The researchers found no significant difference in adverse events by treatment arm. Adverse effects in both groups included headache, site discomfort, and facial twitching. No seizures or suicides occurred. The number needed to treat was 12.

In a 3-week, open-label, follow-up phase of the study in which all patients received active therapy but remained masked to their original treatment arm, remission rates climbed to almost 30% — 30.2% in the originally active group and 29.6% in the original sham group.

“The results of this study suggest that prefrontal rTMS is a monotherapy with few adverse effects and significant antidepressant effects for unipolar depressed patients who do not respond to medications or who cannot tolerate them,” the investigators conclude.
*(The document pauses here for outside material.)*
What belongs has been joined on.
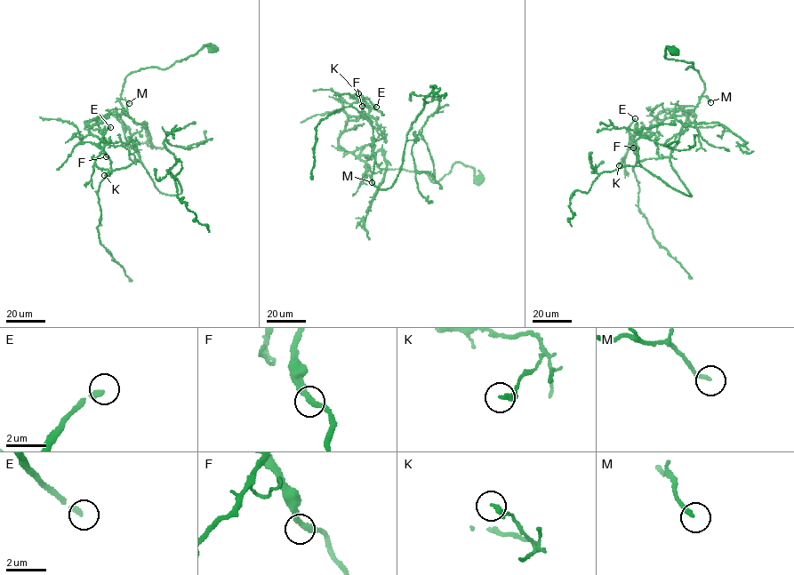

Dr. George reports receiving research grants in the past 5 years from Brainsway, Cephos, Force Protection, GlaxoSmithKline, and Jazz Pharmaceuticals. He has been an unpaid adviser to Brainsonix, Neostim, Neosync, and Neuronetics Inc (because they make products related to TMS) and a paid adviser to Cyberonics, Jazz, Neuropace, and Puretech ventures. The full amount of his advisory income has never been more than 10% of his university salary. The Medical University of South Carolina has 2 patent applications in Dr George’s name on combining TMS with magnetic resonance imaging. The disclosures of the other investigators can be found in the original paper.

Arch Gen Psychiatry. 2010;67:507-516.